(Raw data)
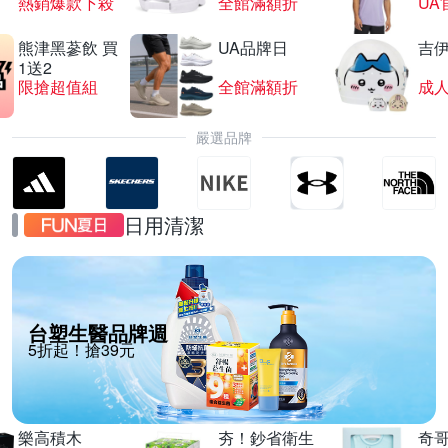
熱銷爆款下殺
全館滿額折
UA
熊津黑蔘飲 買
UA品牌日
吉
1送2
限搶超值組
全館滿額折
嚴選品牌
日用清潔
台塑生醫品牌週
5折起！搶39元
樂高積木
夯！鈔省衛生
奇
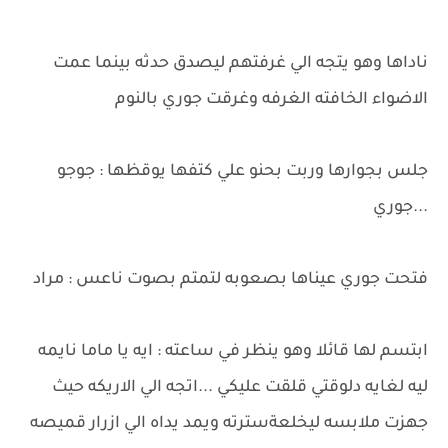
ناداها وهو يتجه الي غرفتهم ليصدق حدثه بينما عمت
الاضواء الخافته الغرفه وغرقت جوري بالنوم
جلس بجوارها وربت بحنو علي كتفها يوقظها : جوجو
...جوري
فتحت جوري عيناها بصعوبه لتمتم بصوت ناعس : مراد
ابتسم لها قائلا وهو ينظر في ساعته : ايه يا ماما نايمه
ليه لغايه دلوقتي قلقت عليكي ...اتجه الي الاريكه حيث
جهزت ملابسه ليخلعةسترته ويمد يداه الي ازرار قميصه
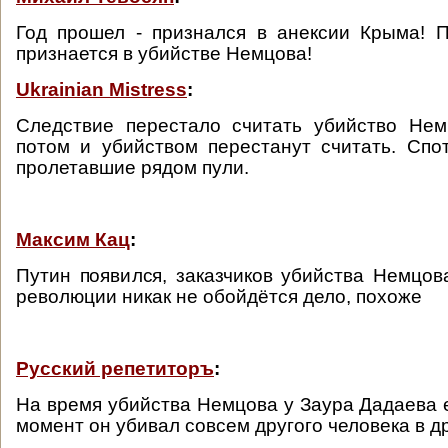
Год прошел - признался в анексии Крыма! 
признается в убийстве Немцова!
Ukrainian Mistress
:
Следствие перестало считать убийство Нем
потом и убийством перестанут считать. Спо
пролетавшие рядом пули.
Максим Кац
:
Путин появился, заказчиков убийства Немцов
революции никак не обойдётся дело, похоже
Русский репетиторъ
:
На время убийства Немцова у Заура Дадаева е
момент он убивал совсем другого человека в д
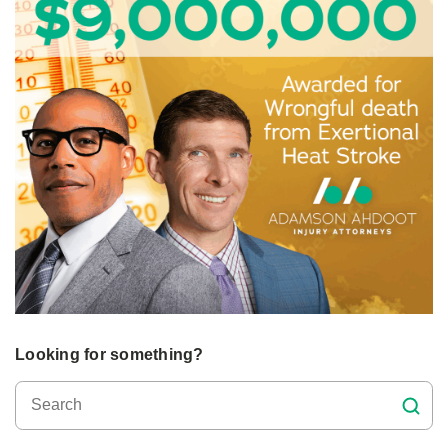
Looking for something?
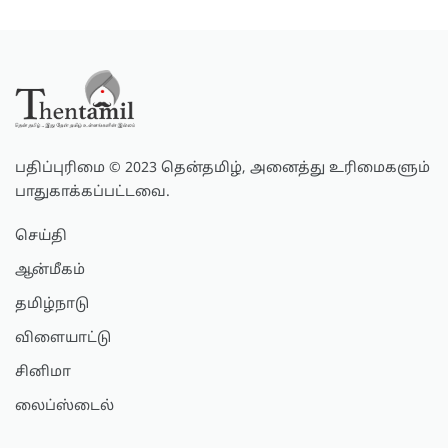
பதிப்புரிமை © 2023 தென்தமிழ், அனைத்து உரிமைகளும்
பாதுகாக்கப்பட்டவை.
செய்தி
ஆன்மீகம்
தமிழ்நாடு
விளையாட்டு
சினிமா
லைப்ஸ்டைல்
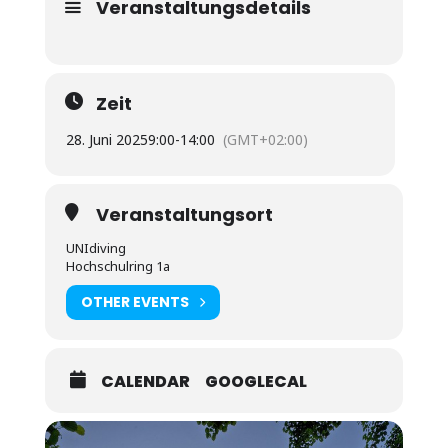
Veranstaltungsdetails
Zeit
28. Juni 2025
9:00
-
14:00
(GMT+02:00)
Veranstaltungsort
UNIdiving
Hochschulring 1a
OTHER EVENTS
CALENDAR
GOOGLECAL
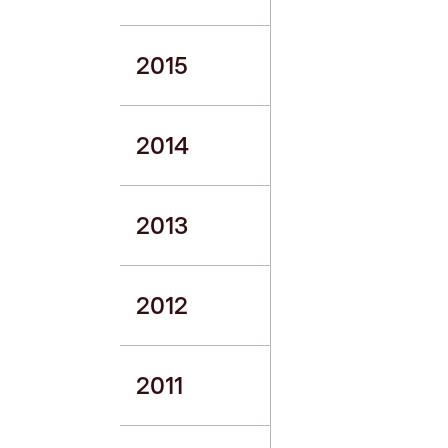
2015
2014
2013
2012
2011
(End Raw data)
Go through the data and show each line that holds "убийства".

Путин появился, заказчиков убийства Немцов
На время убийства Немцова у Заура Дадаева е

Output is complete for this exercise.